Ultimately, the Secretary can offer no reasonable explanation for the timing of his motion for reconsideration. His conduct probably merits Rule 11 sanctions. Nonetheless, this court has decided to deny plaintiffs' motion for Rule 11 sanctions. The imposition of such sanctions would unfairly single out the Secretary as the sole villain in this litigation. At various points in the litigation, attorneys on both sides have engaged in unreasonable conduct, advancing legal arguments that were highly questionable if not indefensible. The court attributes this phenomenon to the rancorous relationship that has developed between the lawyers, a blood feud that evokes images of the Montagues and the Capulets. The attorneys' animosity toward each other has transformed zealous advocacy of noble principles into inflexible adherence to untenable positions. In this war of words between the attorneys, the only casualties have been the class members, some of whom have died while awaiting a rehearing on their disability claims.

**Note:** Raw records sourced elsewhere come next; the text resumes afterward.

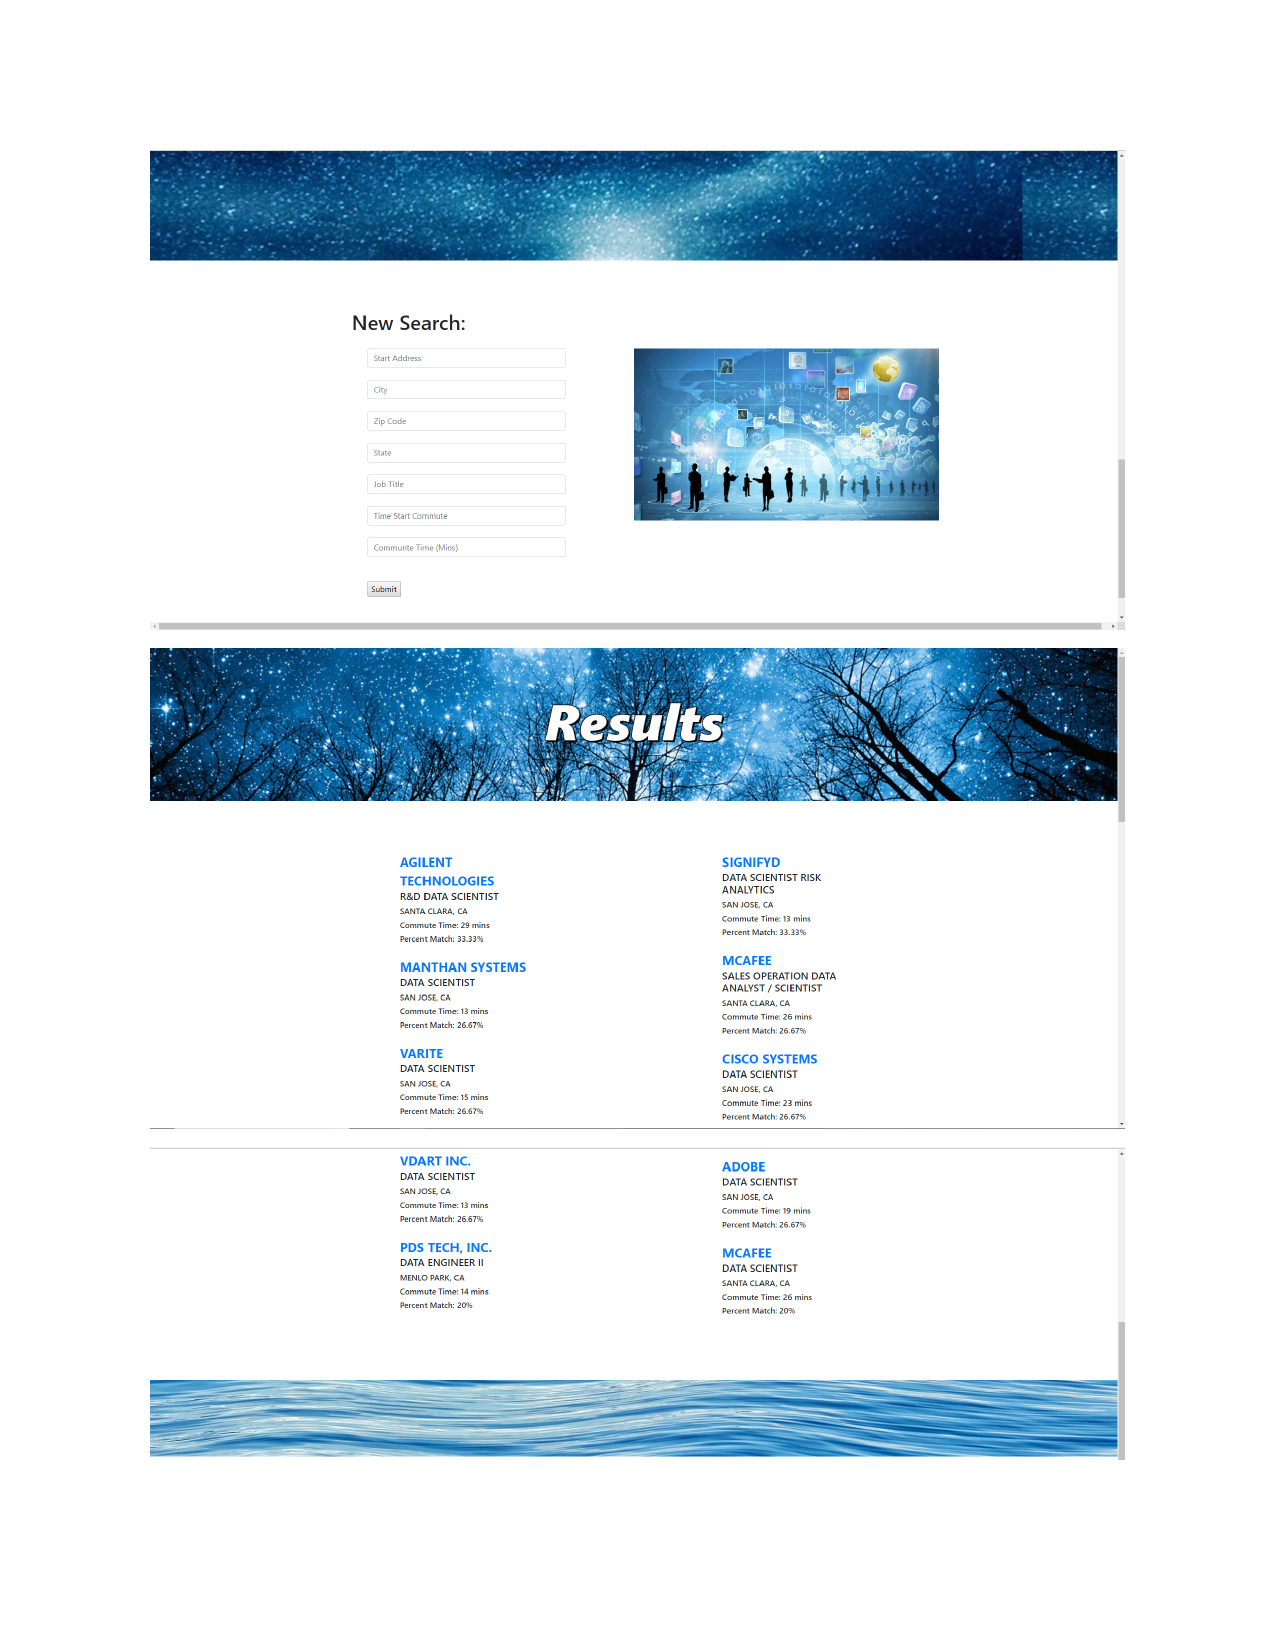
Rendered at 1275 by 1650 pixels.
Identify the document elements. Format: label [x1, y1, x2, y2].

picture [150, 150, 1125, 630]
picture [150, 1147, 1125, 1460]
picture [150, 648, 1125, 1129]
picture [721, 648, 732, 654]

Although plaintiffs' attorneys may fancy themselves the white knights of this litigation, their outrageous posturing has contributed to the delay in their clients' receipt of relief.
Arguably, attorneys on both sides of this lawsuit have engaged in sanctionable conduct. In light of this mutual misconduct, the court sees no point in sanctioning either of the parties at this late stage of the lawsuit. The court can only hope that the entry of an amended judgment order will restore some semblance of civility and reasonableness to this litigation.
For the foregoing reasons, the court grants plaintiffs' motion for entry of an amended judgment order. As the court has previously discussed, this amended judgment order will include certain amendments proposed by the Secretary. Insofar as the Secretary asks the court to close the plaintiff class as of May 1, 1985, the court grants the Secretary's motion for redefinition of the class. In all other respects, however, the court denies the Secretary's motion for reconsideration of class certification. The court also denies plaintiffs' motion for Rule 11 sanctions.
To ensure the full and prompt implementation of the relief previously ordered by this court, it is hereby ORDERED, ADJUDGED, AND DECREED that:
1. As used herein, the following terms have the meanings indicated.
(a) "Class Members" means the class of persons defined as:
All persons in Illinois who have filed applications for disability benefits under Title II and/or Title XVI of the Social Security Act, and whose benefits (between February 26, 1979 and May 1, 1985 inclusive) have been denied pursuant to the policies set forth in 20 C.F.R. §§ 404.1520(c) and.1522 (1983), 416.920(c) and.922 (1983), and Social Security Rulings cum ed. 82-55, 82-56 (1982); and all recipients of such benefits who (between February 26, 1979 and May 1, 1985 inclusive) have made claims for continued benefits (through participation in a Continuing Disability Interview), and whose benefits have been terminated pursuant to the same policies.